◆ **Job item A**
Please list every numeral in the excerpt on pleadings that follows, before the entries.

32. To support its contention, the appellant cited the decision of the Malawi Supreme Court of Appeal in Malawi Railways Ltd vs Nyasulu [1998] MWSC 3, in which the learned judges quoted with approval from an article by Sir Jack Jacob entitled “The Present Importance of Pleadings” the same was published in [1960] Current Legal Problems at p 174 whereof the author had stated:-

“As the parties are adversaries, it is left to each one of them to formulate his case in his own way subject to the basic rules of pleadings …….for the sake of certainty and finality; each party is bound by his own pleadings and cannot be allowed to raise a different fresh case without due amendment properly made. Each party thus knows the case he has to meet and cannot be taken by surprise at the trial. The court itself is as bound by the pleadings of the parties as they are themselves. It is no part of the duty court to enter upon any inquiry into the case before it other than to adjudicate upon the specific matters in dispute which the parties themselves have raised by the pleadings. Indeed, the court would be acting contrary to its own character and nature if it were to pronounce any claim or defence not made by the parties. To do so would be to enter upon the realm of speculation. Moreover in such event, the parties themselves, or at any rate one of them might well feel aggrieved; for a decision given on a claim or defence not made or raised by or against a party is equivalent to not hearing him at all and thus be a denial of justice….

◆ **Data to examine**
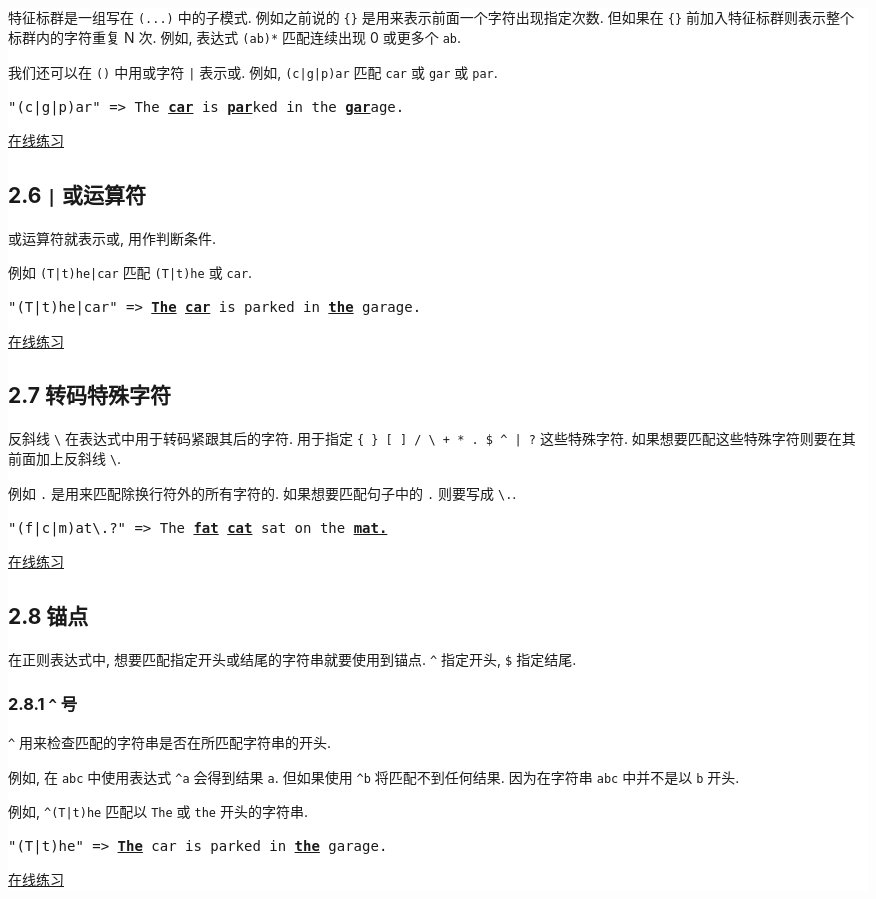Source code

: 特征标群是一组写在 `(...)` 中的子模式. 例如之前说的 `{}` 是用来表示前面一个字符出现指定次数. 但如果在 `{}` 前加入特征标群则表示整个标群内的字符重复 N 次. 例如, 表达式 `(ab)*` 匹配连续出现 0 或更多个 `ab`.

我们还可以在 `()` 中用或字符 `|` 表示或. 例如, `(c|g|p)ar` 匹配 `car` 或 `gar` 或 `par`.

<pre>
"(c|g|p)ar" => The <a href="#learn-regex"><strong>car</strong></a> is <a href="#learn-regex"><strong>par</strong></a>ked in the <a href="#learn-regex"><strong>gar</strong></a>age.
</pre>

[在线练习](https://regex101.com/r/tUxrBG/1)

## 2.6 `|` 或运算符

或运算符就表示或, 用作判断条件.

例如 `(T|t)he|car` 匹配 `(T|t)he` 或 `car`.

<pre>
"(T|t)he|car" => <a href="#learn-regex"><strong>The</strong></a> <a href="#learn-regex"><strong>car</strong></a> is parked in <a href="#learn-regex"><strong>the</strong></a> garage.
</pre>

[在线练习](https://regex101.com/r/fBXyX0/1)

## 2.7 转码特殊字符

反斜线 `\` 在表达式中用于转码紧跟其后的字符. 用于指定 `{ } [ ] / \ + * . $ ^ | ?` 这些特殊字符. 如果想要匹配这些特殊字符则要在其前面加上反斜线 `\`.

例如 `.` 是用来匹配除换行符外的所有字符的. 如果想要匹配句子中的 `.` 则要写成 `\.`.

<pre>
"(f|c|m)at\.?" => The <a href="#learn-regex"><strong>fat</strong></a> <a href="#learn-regex"><strong>cat</strong></a> sat on the <a href="#learn-regex"><strong>mat.</strong></a>
</pre>

[在线练习](https://regex101.com/r/DOc5Nu/1)

## 2.8 锚点

在正则表达式中, 想要匹配指定开头或结尾的字符串就要使用到锚点. `^` 指定开头, `$` 指定结尾.

### 2.8.1 `^` 号

`^` 用来检查匹配的字符串是否在所匹配字符串的开头.

例如, 在 `abc` 中使用表达式 `^a` 会得到结果 `a`. 但如果使用 `^b` 将匹配不到任何结果. 因为在字符串 `abc` 中并不是以 `b` 开头.

例如, `^(T|t)he` 匹配以 `The` 或 `the` 开头的字符串.

<pre>
"(T|t)he" => <a href="#learn-regex"><strong>The</strong></a> car is parked in <a href="#learn-regex"><strong>the</strong></a> garage.
</pre>

[在线练习](https://regex101.com/r/5ljjgB/1)
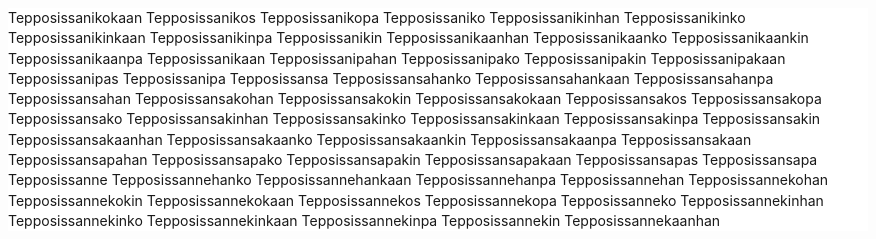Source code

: Tepposissanikokaan
Tepposissanikos
Tepposissanikopa
Tepposissaniko
Tepposissanikinhan
Tepposissanikinko
Tepposissanikinkaan
Tepposissanikinpa
Tepposissanikin
Tepposissanikaanhan
Tepposissanikaanko
Tepposissanikaankin
Tepposissanikaanpa
Tepposissanikaan
Tepposissanipahan
Tepposissanipako
Tepposissanipakin
Tepposissanipakaan
Tepposissanipas
Tepposissanipa
Tepposissansa
Tepposissansahanko
Tepposissansahankaan
Tepposissansahanpa
Tepposissansahan
Tepposissansakohan
Tepposissansakokin
Tepposissansakokaan
Tepposissansakos
Tepposissansakopa
Tepposissansako
Tepposissansakinhan
Tepposissansakinko
Tepposissansakinkaan
Tepposissansakinpa
Tepposissansakin
Tepposissansakaanhan
Tepposissansakaanko
Tepposissansakaankin
Tepposissansakaanpa
Tepposissansakaan
Tepposissansapahan
Tepposissansapako
Tepposissansapakin
Tepposissansapakaan
Tepposissansapas
Tepposissansapa
Tepposissanne
Tepposissannehanko
Tepposissannehankaan
Tepposissannehanpa
Tepposissannehan
Tepposissannekohan
Tepposissannekokin
Tepposissannekokaan
Tepposissannekos
Tepposissannekopa
Tepposissanneko
Tepposissannekinhan
Tepposissannekinko
Tepposissannekinkaan
Tepposissannekinpa
Tepposissannekin
Tepposissannekaanhan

◆ **Job item B**
Copy out each line of the entries above that contains the string "https", where case counts.

◆ **Response A**
32, 1998, 3, 1960, 174

◆ **Response B**
[在线练习](https://regex101.com/r/tUxrBG/1)
[在线练习](https://regex101.com/r/fBXyX0/1)
[在线练习](https://regex101.com/r/DOc5Nu/1)
[在线练习](https://regex101.com/r/5ljjgB/1)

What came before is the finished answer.